(Limb landmark coordinates)
· · ·

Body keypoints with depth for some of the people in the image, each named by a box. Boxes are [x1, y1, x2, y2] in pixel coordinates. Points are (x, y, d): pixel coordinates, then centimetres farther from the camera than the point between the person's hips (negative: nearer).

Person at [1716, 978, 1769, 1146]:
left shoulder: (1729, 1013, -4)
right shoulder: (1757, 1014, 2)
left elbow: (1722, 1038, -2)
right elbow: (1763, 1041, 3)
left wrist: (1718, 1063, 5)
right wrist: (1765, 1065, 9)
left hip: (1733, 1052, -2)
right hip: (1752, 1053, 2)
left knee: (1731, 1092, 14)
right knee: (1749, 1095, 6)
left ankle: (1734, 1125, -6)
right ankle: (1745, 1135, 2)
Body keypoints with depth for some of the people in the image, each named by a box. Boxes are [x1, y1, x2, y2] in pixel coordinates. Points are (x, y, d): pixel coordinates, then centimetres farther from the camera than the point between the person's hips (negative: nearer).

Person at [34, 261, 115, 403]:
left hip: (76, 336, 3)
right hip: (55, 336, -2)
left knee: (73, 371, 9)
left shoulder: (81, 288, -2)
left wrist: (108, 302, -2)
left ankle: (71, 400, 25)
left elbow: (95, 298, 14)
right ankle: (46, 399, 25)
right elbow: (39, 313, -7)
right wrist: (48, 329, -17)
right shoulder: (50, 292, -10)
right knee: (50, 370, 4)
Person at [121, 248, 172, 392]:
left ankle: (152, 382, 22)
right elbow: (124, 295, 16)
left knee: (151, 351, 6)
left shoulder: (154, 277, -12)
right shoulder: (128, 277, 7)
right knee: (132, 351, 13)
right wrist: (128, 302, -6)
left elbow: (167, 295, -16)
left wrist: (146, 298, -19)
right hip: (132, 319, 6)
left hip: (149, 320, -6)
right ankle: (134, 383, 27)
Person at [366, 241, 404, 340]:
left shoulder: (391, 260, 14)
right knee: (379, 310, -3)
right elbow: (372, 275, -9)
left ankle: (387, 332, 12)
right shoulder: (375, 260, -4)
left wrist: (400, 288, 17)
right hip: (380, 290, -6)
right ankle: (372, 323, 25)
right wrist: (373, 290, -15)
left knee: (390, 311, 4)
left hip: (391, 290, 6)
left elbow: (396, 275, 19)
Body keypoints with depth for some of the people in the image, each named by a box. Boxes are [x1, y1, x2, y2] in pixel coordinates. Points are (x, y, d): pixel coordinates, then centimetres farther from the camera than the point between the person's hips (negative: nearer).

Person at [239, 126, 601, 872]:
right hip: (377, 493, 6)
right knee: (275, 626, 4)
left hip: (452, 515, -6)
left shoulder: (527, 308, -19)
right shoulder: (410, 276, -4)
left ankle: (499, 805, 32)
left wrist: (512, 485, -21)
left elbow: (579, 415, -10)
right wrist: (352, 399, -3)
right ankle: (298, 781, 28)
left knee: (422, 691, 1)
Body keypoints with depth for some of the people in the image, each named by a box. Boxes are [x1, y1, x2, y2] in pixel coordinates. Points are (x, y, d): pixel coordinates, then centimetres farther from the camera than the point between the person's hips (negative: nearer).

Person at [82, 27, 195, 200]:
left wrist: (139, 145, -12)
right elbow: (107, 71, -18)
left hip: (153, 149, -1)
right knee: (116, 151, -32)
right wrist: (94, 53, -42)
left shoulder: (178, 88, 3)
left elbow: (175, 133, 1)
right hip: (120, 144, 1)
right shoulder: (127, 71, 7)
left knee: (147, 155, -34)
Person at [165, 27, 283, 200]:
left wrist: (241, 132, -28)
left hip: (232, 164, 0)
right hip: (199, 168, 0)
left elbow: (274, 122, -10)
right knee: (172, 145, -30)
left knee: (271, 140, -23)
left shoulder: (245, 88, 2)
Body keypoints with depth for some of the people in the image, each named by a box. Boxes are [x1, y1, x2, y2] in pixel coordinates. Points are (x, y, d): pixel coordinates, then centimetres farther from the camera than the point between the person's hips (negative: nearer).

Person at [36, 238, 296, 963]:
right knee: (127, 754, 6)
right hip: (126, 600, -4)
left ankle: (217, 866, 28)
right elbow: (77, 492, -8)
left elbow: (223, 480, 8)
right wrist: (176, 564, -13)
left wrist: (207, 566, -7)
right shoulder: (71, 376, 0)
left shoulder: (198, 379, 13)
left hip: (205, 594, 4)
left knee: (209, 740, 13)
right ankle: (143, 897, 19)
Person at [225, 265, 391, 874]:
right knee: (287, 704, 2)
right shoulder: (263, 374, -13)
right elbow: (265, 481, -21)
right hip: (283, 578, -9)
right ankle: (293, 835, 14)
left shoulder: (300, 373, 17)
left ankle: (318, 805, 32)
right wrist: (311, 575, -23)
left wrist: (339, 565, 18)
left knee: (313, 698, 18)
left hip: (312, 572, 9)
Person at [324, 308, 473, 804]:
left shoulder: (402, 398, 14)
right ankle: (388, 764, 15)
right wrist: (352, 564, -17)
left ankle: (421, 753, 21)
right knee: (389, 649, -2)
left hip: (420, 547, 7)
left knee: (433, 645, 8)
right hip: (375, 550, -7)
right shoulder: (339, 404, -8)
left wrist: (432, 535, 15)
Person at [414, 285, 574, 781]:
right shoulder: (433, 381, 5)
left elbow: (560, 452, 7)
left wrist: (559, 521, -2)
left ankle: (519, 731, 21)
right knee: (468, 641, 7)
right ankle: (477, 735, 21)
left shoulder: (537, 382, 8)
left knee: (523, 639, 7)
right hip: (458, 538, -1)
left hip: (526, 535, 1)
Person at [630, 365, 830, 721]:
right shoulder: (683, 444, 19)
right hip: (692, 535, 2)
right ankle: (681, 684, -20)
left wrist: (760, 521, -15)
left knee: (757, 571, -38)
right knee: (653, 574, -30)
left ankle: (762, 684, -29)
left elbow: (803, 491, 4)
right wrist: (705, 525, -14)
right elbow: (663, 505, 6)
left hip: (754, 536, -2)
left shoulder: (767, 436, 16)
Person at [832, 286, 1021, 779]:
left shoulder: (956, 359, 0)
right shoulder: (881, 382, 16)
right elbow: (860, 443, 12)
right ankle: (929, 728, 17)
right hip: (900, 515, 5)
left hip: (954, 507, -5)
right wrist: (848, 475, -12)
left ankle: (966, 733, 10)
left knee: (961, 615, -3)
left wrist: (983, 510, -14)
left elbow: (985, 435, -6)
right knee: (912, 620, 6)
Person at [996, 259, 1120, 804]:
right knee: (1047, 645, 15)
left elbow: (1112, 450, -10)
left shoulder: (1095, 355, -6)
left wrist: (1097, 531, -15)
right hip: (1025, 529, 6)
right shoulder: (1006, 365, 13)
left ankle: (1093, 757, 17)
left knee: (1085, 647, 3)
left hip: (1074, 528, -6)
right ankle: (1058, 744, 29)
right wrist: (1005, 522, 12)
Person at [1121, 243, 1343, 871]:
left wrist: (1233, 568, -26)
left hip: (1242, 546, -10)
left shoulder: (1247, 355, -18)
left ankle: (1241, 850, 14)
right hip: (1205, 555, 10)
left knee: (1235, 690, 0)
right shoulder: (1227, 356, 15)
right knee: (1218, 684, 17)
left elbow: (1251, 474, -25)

· · ·

**Directions for this task**
Please return exactly the lines from the opening line of the data above through the line with "right ankle: (134, 383, 27)", both included and nothing else.

**Expected output**
Body keypoints with depth for some of the people in the image, each named by a box. Boxes are [x1, y1, x2, y2] in pixel coordinates. Points are (x, y, d): pixel coordinates, then centimetres farther from the camera than the point between the person's hips (negative: nearer).

Person at [1716, 978, 1769, 1146]:
left shoulder: (1729, 1013, -4)
right shoulder: (1757, 1014, 2)
left elbow: (1722, 1038, -2)
right elbow: (1763, 1041, 3)
left wrist: (1718, 1063, 5)
right wrist: (1765, 1065, 9)
left hip: (1733, 1052, -2)
right hip: (1752, 1053, 2)
left knee: (1731, 1092, 14)
right knee: (1749, 1095, 6)
left ankle: (1734, 1125, -6)
right ankle: (1745, 1135, 2)
Body keypoints with depth for some of the people in the image, each named by a box. Boxes are [x1, y1, x2, y2] in pixel coordinates. Points are (x, y, d): pixel coordinates, then centimetres farther from the camera than the point between the person's hips (negative: nearer).

Person at [34, 261, 115, 403]:
left hip: (76, 336, 3)
right hip: (55, 336, -2)
left knee: (73, 371, 9)
left shoulder: (81, 288, -2)
left wrist: (108, 302, -2)
left ankle: (71, 400, 25)
left elbow: (95, 298, 14)
right ankle: (46, 399, 25)
right elbow: (39, 313, -7)
right wrist: (48, 329, -17)
right shoulder: (50, 292, -10)
right knee: (50, 370, 4)
Person at [121, 248, 172, 392]:
left ankle: (152, 382, 22)
right elbow: (124, 295, 16)
left knee: (151, 351, 6)
left shoulder: (154, 277, -12)
right shoulder: (128, 277, 7)
right knee: (132, 351, 13)
right wrist: (128, 302, -6)
left elbow: (167, 295, -16)
left wrist: (146, 298, -19)
right hip: (132, 319, 6)
left hip: (149, 320, -6)
right ankle: (134, 383, 27)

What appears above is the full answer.